Dans le cadre de ce contentieux, la Cour de cassation valide le raisonnement de la cour d'appel et prononce une déchéance partielle d'intérêts, c'est-à-dire ne couvrant pas l'ensemble de la durée de l'engagement de caution. Pour rappel, la cour d'appel avait considéré que la banque était déchue du droit aux intérêts pour la seule période allant du 31 mars 2000 au 15 mars 2001. Elle avait, au contraire, débouté la caution dirigeante pour le surplus. Cette solution est confirmée : ne délivrant pas de justificatif, la banque est logiquement déchue de son droit aux intérêts pour la seule période concernée.
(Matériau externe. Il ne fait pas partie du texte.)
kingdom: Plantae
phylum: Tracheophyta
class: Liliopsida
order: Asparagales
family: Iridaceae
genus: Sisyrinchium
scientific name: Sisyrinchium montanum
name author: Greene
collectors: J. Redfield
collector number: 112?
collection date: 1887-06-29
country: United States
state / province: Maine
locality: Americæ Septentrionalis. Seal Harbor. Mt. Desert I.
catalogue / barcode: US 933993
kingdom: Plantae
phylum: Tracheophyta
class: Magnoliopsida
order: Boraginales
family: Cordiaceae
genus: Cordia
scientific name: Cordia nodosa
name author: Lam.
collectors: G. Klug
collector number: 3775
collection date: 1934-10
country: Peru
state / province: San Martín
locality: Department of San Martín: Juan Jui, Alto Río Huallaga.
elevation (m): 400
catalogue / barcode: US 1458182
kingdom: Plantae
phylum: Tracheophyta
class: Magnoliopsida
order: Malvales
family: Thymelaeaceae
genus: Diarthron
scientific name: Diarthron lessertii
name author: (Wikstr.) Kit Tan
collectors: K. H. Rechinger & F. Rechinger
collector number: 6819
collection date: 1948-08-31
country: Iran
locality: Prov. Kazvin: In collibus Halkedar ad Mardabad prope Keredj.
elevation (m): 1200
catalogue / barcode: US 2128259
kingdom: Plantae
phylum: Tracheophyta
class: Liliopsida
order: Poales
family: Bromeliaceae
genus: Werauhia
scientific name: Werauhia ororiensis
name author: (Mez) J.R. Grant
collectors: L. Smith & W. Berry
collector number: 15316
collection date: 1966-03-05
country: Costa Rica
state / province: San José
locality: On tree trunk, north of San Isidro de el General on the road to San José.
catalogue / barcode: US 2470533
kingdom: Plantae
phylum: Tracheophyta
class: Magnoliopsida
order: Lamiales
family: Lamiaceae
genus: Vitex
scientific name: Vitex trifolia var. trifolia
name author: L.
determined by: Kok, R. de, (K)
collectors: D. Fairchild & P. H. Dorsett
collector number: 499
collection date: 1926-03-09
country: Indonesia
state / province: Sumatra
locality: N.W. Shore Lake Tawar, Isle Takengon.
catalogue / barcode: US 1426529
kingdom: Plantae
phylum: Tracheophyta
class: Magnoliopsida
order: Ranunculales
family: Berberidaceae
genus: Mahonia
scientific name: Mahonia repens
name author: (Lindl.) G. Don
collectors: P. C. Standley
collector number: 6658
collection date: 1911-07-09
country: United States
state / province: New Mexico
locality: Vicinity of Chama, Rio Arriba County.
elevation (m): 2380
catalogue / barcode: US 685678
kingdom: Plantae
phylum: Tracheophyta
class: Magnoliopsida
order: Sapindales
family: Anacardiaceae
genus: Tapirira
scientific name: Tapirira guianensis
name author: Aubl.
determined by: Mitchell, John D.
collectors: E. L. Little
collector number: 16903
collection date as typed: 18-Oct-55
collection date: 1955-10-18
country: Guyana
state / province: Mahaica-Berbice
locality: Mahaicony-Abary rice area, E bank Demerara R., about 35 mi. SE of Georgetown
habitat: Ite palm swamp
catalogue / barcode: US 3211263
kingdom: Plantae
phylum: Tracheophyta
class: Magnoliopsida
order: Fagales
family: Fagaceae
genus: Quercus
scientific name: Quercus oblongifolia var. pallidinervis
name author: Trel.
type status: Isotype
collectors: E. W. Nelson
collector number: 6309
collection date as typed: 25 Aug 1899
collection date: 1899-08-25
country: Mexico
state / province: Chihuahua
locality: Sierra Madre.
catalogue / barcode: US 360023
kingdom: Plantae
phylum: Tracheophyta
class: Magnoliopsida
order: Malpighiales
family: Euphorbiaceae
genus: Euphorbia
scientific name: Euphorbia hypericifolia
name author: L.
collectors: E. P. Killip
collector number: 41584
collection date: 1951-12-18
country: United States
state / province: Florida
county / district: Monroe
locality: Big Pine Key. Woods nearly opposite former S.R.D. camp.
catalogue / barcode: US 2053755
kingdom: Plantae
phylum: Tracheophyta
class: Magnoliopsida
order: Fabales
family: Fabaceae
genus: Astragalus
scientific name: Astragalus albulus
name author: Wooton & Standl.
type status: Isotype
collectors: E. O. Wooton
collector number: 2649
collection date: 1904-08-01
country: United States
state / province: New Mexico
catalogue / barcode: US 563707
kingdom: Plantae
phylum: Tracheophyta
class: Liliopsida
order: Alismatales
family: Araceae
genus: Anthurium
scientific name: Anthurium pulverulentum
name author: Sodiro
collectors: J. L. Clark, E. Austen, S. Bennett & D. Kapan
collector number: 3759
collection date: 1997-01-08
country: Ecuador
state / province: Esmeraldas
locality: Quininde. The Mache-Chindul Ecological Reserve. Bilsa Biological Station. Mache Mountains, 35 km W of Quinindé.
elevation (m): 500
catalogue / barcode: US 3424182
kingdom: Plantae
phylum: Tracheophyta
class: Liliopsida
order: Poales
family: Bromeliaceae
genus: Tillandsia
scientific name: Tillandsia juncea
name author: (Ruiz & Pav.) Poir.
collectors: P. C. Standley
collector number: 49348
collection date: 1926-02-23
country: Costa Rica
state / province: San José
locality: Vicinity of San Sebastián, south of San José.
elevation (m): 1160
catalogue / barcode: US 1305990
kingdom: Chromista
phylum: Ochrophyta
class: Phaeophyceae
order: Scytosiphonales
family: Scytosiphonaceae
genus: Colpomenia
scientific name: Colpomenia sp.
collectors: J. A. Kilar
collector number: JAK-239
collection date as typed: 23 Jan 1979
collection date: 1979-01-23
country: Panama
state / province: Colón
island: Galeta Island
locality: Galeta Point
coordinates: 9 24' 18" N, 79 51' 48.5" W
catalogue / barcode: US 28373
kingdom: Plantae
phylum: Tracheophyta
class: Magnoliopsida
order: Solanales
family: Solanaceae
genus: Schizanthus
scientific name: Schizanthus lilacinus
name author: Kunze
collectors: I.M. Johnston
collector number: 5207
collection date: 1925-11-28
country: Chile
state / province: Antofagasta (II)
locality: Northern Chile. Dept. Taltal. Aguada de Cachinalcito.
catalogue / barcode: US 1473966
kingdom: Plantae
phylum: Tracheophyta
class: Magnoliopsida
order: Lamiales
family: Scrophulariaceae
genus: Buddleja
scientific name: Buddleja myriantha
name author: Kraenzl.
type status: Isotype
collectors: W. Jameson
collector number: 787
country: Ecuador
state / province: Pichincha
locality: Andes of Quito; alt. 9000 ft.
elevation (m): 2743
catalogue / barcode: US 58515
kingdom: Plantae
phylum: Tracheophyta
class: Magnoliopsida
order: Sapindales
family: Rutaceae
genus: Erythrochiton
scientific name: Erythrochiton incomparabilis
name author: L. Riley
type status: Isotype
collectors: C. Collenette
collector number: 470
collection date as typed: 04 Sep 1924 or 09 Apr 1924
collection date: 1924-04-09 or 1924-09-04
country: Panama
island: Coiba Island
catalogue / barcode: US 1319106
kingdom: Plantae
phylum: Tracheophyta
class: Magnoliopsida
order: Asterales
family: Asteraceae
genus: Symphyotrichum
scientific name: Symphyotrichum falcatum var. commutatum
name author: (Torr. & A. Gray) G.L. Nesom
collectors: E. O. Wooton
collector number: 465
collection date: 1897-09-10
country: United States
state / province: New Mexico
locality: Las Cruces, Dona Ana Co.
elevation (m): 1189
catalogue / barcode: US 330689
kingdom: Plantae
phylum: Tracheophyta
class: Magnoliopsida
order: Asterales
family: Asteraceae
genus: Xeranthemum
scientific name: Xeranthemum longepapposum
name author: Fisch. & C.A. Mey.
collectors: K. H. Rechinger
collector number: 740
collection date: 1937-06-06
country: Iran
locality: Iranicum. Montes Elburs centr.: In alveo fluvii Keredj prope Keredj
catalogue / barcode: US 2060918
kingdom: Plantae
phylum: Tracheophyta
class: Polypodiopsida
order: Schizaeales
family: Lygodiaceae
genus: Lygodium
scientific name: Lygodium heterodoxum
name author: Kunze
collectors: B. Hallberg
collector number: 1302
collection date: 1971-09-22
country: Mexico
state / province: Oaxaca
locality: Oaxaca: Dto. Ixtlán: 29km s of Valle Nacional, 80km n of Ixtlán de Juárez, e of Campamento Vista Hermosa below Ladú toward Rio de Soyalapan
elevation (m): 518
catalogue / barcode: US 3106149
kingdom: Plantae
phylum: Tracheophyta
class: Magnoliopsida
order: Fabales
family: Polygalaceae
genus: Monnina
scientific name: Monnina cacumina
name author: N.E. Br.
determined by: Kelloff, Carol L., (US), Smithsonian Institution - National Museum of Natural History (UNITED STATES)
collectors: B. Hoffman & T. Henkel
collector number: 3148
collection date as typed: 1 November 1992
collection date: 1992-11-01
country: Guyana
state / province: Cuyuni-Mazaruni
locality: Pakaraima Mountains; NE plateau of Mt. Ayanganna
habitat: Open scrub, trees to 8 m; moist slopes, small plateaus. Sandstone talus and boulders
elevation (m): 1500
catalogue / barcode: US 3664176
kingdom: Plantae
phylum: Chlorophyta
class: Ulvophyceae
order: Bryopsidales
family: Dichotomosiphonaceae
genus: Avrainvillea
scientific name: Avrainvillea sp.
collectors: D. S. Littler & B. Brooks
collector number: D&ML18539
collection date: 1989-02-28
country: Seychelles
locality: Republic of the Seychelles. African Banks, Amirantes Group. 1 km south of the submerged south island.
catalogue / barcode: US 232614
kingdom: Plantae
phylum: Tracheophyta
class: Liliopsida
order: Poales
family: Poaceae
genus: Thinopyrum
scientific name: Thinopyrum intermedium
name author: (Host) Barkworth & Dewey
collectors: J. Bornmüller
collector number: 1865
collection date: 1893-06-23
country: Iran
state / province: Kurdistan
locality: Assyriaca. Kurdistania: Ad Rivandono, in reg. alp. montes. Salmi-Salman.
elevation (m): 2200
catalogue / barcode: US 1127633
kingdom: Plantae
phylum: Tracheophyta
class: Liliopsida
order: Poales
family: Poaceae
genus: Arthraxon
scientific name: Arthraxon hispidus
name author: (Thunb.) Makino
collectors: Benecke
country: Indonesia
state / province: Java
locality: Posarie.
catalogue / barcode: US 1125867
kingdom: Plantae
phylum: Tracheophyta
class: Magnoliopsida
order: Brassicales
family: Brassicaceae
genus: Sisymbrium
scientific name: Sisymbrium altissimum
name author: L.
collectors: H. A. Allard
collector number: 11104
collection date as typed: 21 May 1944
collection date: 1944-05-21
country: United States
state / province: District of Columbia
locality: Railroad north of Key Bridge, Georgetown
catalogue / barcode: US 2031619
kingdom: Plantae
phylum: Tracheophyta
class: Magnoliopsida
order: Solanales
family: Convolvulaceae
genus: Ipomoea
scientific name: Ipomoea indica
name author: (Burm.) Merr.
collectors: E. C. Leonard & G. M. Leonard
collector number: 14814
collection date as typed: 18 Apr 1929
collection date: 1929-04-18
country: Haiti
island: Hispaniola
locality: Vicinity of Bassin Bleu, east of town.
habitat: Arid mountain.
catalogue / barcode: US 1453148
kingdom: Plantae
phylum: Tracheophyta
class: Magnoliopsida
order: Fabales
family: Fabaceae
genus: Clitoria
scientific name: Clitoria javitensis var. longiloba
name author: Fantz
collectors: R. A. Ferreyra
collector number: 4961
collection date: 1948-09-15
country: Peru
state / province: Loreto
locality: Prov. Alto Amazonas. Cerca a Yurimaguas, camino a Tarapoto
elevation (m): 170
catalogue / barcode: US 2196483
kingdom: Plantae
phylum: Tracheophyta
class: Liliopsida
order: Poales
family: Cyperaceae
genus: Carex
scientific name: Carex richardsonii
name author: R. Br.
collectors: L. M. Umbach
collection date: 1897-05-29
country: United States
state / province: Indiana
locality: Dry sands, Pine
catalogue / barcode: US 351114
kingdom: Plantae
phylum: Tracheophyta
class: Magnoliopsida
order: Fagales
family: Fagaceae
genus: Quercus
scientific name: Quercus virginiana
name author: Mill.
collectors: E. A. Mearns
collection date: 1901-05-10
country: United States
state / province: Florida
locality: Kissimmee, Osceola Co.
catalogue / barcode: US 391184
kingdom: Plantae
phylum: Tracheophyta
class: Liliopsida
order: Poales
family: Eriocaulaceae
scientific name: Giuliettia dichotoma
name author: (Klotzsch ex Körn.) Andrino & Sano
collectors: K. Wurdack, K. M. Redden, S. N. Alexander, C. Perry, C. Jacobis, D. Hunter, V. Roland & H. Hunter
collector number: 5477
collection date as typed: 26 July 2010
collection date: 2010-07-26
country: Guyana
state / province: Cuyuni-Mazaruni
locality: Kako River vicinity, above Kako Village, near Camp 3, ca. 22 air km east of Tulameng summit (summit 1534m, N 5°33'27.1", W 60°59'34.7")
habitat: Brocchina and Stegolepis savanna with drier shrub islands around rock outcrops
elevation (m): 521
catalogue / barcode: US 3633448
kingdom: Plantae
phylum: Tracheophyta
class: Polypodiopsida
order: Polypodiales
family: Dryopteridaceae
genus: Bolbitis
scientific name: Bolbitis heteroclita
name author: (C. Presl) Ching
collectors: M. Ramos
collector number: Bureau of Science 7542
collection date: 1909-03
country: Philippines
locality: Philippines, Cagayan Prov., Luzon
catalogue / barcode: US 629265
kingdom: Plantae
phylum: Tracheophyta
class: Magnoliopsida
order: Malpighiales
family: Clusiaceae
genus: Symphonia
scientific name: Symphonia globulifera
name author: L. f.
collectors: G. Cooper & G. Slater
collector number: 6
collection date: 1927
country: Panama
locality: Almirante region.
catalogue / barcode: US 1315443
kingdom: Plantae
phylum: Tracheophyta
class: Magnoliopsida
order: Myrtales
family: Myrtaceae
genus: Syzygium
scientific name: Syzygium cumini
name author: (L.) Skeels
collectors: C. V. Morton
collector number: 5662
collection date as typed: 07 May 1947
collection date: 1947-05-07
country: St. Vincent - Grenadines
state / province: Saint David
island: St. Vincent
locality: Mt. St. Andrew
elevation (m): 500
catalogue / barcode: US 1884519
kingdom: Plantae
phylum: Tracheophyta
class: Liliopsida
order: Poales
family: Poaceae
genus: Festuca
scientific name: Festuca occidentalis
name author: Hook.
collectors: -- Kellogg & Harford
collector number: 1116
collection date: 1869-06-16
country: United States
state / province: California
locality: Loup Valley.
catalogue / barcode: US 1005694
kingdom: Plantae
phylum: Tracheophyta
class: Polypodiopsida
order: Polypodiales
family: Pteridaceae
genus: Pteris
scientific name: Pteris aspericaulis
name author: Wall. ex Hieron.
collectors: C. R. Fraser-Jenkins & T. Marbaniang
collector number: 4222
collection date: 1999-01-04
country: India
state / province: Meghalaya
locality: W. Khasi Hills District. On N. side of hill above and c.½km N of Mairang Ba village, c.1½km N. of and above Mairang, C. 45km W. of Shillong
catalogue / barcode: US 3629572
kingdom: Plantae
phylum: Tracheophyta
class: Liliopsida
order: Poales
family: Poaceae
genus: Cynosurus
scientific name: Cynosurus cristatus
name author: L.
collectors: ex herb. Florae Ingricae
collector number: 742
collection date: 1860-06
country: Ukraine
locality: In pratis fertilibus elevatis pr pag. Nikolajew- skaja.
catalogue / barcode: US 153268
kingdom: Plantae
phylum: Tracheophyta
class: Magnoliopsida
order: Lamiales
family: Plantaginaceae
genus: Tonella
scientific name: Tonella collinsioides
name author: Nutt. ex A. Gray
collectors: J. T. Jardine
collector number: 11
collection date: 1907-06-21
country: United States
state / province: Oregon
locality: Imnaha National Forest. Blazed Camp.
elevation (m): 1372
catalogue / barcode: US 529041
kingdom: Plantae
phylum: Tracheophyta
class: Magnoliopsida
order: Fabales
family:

La solution retenue est conforme, là encore, aux dispositions de l'article L. 321-22 du Code monétaire et financier selon lequel le défaut d'information entraîne "déchéance des intérêts échus depuis la précédente information jusqu'à la date de communication de la nouvelle information" (6). Par le truchement de cette sanction, les intérêts pour la période concernée ne sont plus couverts par le cautionnement.

L'on peut, encore une fois, s'interroger sur l'interférence entre mécanismes novatoires du compte courant et obligation d'information de la caution : peuvent-ils avoir quelque conséquence sur les sanctions de l'obligation d'information annuelle de la caution ? Comment la déchéance peut-elle atteindre des intérêts qui sont déjà capitalisés car entrés en compte ? Sur le terrain de la sanction, les juges semblent moins sensibles à ce débat. En effet, la Cour de cassation s'était auparavant prononcée sur cette question, notamment dans un arrêt du 25 mai 1993 (7) aux termes duquel "la déchéance des intérêts encourue en cas de manquement à l'obligation d'information édictée par l'article 48 de la loi du 1er mars 1984 s'applique même lorsque les intérêts ont été inscrits en compte courant". Cette solution est implicitement reprise en l'espèce.

En appliquant la sanction de la déchéance des intérêts, la Cour de cassation nuance en fait l'effet novatoire de l'entrée en compte courant. Cette position est empreinte de réalisme : en tirer toutes les conséquences, y compris au niveau de la sanction, reviendrait à retirer toute efficacité à la sanction du défaut d'information des cautions. Il est néanmoins quelque peu artificiel de rendre compte du particularisme de fonctionnement du compte courant dans le contenu de l'information de la caution tout en refusant de le faire au niveau de la sanction elle-même.


(1) Voir arrêt cité par, Jurisclasseur Civil code, Fascicule 20, "novation", n° 51 : CA Limoges, 29 octobre 1991.
(2) Remarquons, même si cela n'est pas abordé en l'espèce, que la lettre d'information envoyée à la caution doit également mentionner la faculté de révocation de la caution et ses modalités d'exercice.
(3) Sur ce point, voir notamment, Cass. com., 26 juin 2001, n° 98-13.629, inédit (N° Lexbase : A7819ATR), F.-X. Licari, JCP éd G, 2002, II, 10043 : charge de la preuve de l'exécution de l'obligation d'information qui incombe à l'établissement de crédit.
(4) F.-X Licari, note préc..
(5) Sur cette question, voir notamment E. Richard, RDBF, mai 2011, étude 20, L'obligation d'information annuelle de la caution dirigeante.
(6) Entre outre, depuis la loi n° 99-532 du 25 juin 1999 (N° Lexbase : L2208DYG), "les paiements effectués par le débiteur principal, sont réputés, dans les rapports entre la caution et l'établissement, affectés prioritairement au règlement du principal de la dette".
(7) Sur ce point, voir la note de J. Ngafaounain, L'obligation d'information annuelle de la caution doit être respectée à l'égard des dirigeants sociaux et la sanction de la déchéance des intérêts en cas de manquement à cette obligation s'applique même lorsque ceux-ci ont été inscrits en compte courant, D., 1994, p. 177.